■ **WORK ORDER**
Write the records out again. Match them exactly.

___ INPUT FOR THIS TASK ___

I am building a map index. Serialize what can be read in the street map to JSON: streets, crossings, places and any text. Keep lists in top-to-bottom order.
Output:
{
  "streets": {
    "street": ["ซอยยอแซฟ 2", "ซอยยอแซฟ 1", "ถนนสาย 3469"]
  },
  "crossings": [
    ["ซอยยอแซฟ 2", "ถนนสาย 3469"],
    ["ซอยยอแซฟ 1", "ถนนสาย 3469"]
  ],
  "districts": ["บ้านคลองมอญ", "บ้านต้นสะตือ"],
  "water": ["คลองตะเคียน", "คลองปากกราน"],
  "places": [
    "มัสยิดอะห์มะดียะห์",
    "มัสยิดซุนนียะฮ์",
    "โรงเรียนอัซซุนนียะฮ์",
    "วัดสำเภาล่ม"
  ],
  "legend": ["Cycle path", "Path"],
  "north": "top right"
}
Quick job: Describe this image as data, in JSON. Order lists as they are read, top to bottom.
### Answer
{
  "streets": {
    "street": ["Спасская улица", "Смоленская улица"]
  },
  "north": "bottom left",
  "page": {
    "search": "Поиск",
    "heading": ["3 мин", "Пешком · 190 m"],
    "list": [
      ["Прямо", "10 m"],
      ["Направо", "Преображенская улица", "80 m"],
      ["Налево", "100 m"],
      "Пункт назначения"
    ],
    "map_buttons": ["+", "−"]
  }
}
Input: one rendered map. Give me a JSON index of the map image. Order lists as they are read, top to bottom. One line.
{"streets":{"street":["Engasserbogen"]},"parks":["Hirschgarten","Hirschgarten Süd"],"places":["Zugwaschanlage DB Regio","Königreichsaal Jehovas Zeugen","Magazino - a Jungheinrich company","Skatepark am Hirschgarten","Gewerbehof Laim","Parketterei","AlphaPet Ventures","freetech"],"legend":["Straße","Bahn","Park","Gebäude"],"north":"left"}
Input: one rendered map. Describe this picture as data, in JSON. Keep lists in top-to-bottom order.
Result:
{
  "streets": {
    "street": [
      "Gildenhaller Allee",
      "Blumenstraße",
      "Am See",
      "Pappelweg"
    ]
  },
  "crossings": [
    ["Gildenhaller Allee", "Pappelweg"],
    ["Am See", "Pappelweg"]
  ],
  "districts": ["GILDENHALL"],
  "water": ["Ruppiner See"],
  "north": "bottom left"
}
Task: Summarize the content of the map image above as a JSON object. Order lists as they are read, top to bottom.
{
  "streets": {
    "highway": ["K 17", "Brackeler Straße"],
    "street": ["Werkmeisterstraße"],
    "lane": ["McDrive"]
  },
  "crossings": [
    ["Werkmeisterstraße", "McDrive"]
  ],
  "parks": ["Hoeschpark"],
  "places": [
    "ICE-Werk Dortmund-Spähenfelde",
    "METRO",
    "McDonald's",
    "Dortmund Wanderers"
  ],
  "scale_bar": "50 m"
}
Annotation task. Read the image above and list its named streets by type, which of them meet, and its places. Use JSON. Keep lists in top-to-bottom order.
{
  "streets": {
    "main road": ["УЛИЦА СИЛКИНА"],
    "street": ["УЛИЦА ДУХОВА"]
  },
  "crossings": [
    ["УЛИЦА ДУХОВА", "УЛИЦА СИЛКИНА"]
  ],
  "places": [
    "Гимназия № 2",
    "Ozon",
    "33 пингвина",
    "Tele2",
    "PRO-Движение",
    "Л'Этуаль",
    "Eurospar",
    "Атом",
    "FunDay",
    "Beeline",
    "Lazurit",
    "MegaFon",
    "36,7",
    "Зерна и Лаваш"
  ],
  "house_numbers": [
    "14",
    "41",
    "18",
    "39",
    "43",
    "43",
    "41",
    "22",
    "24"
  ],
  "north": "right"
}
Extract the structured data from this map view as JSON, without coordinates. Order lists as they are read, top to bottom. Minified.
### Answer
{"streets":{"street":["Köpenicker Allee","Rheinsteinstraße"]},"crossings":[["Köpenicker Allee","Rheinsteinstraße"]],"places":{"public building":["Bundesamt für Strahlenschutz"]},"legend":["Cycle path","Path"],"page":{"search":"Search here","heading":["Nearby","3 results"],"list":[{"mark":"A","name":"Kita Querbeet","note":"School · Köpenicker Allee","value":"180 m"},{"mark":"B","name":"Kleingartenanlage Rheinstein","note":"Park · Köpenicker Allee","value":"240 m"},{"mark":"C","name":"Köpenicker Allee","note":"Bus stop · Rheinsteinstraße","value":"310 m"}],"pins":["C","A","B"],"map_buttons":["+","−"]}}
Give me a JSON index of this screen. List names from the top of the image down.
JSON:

___

■ **FINISHED EXERCISE**
I am building a map index. Serialize what can be read in the street map to JSON: streets, crossings, places and any text. Keep lists in top-to-bottom order.
Output:
{
  "streets": {
    "street": ["ซอยยอแซฟ 2", "ซอยยอแซฟ 1", "ถนนสาย 3469"]
  },
  "crossings": [
    ["ซอยยอแซฟ 2", "ถนนสาย 3469"],
    ["ซอยยอแซฟ 1", "ถนนสาย 3469"]
  ],
  "districts": ["บ้านคลองมอญ", "บ้านต้นสะตือ"],
  "water": ["คลองตะเคียน", "คลองปากกราน"],
  "places": [
    "มัสยิดอะห์มะดียะห์",
    "มัสยิดซุนนียะฮ์",
    "โรงเรียนอัซซุนนียะฮ์",
    "วัดสำเภาล่ม"
  ],
  "legend": ["Cycle path", "Path"],
  "north": "top right"
}
Quick job: Describe this image as data, in JSON. Order lists as they are read, top to bottom.
### Answer
{
  "streets": {
    "street": ["Спасская улица", "Смоленская улица"]
  },
  "north": "bottom left",
  "page": {
    "search": "Поиск",
    "heading": ["3 мин", "Пешком · 190 m"],
    "list": [
      ["Прямо", "10 m"],
      ["Направо", "Преображенская улица", "80 m"],
      ["Налево", "100 m"],
      "Пункт назначения"
    ],
    "map_buttons": ["+", "−"]
  }
}
Input: one rendered map. Give me a JSON index of the map image. Order lists as they are read, top to bottom. One line.
{"streets":{"street":["Engasserbogen"]},"parks":["Hirschgarten","Hirschgarten Süd"],"places":["Zugwaschanlage DB Regio","Königreichsaal Jehovas Zeugen","Magazino - a Jungheinrich company","Skatepark am Hirschgarten","Gewerbehof Laim","Parketterei","AlphaPet Ventures","freetech"],"legend":["Straße","Bahn","Park","Gebäude"],"north":"left"}
Input: one rendered map. Describe this picture as data, in JSON. Keep lists in top-to-bottom order.
Result:
{
  "streets": {
    "street": [
      "Gildenhaller Allee",
      "Blumenstraße",
      "Am See",
      "Pappelweg"
    ]
  },
  "crossings": [
    ["Gildenhaller Allee", "Pappelweg"],
    ["Am See", "Pappelweg"]
  ],
  "districts": ["GILDENHALL"],
  "water": ["Ruppiner See"],
  "north": "bottom left"
}
Task: Summarize the content of the map image above as a JSON object. Order lists as they are read, top to bottom.
{
  "streets": {
    "highway": ["K 17", "Brackeler Straße"],
    "street": ["Werkmeisterstraße"],
    "lane": ["McDrive"]
  },
  "crossings": [
    ["Werkmeisterstraße", "McDrive"]
  ],
  "parks": ["Hoeschpark"],
  "places": [
    "ICE-Werk Dortmund-Spähenfelde",
    "METRO",
    "McDonald's",
    "Dortmund Wanderers"
  ],
  "scale_bar": "50 m"
}
Annotation task. Read the image above and list its named streets by type, which of them meet, and its places. Use JSON. Keep lists in top-to-bottom order.
{
  "streets": {
    "main road": ["УЛИЦА СИЛКИНА"],
    "street": ["УЛИЦА ДУХОВА"]
  },
  "crossings": [
    ["УЛИЦА ДУХОВА", "УЛИЦА СИЛКИНА"]
  ],
  "places": [
    "Гимназия № 2",
    "Ozon",
    "33 пингвина",
    "Tele2",
    "PRO-Движение",
    "Л'Этуаль",
    "Eurospar",
    "Атом",
    "FunDay",
    "Beeline",
    "Lazurit",
    "MegaFon",
    "36,7",
    "Зерна и Лаваш"
  ],
  "house_numbers": [
    "14",
    "41",
    "18",
    "39",
    "43",
    "43",
    "41",
    "22",
    "24"
  ],
  "north": "right"
}
Extract the structured data from this map view as JSON, without coordinates. Order lists as they are read, top to bottom. Minified.
### Answer
{"streets":{"street":["Köpenicker Allee","Rheinsteinstraße"]},"crossings":[["Köpenicker Allee","Rheinsteinstraße"]],"places":{"public building":["Bundesamt für Strahlenschutz"]},"legend":["Cycle path","Path"],"page":{"search":"Search here","heading":["Nearby","3 results"],"list":[{"mark":"A","name":"Kita Querbeet","note":"School · Köpenicker Allee","value":"180 m"},{"mark":"B","name":"Kleingartenanlage Rheinstein","note":"Park · Köpenicker Allee","value":"240 m"},{"mark":"C","name":"Köpenicker Allee","note":"Bus stop · Rheinsteinstraße","value":"310 m"}],"pins":["C","A","B"],"map_buttons":["+","−"]}}
Give me a JSON index of this screen. List names from the top of the image down.
JSON:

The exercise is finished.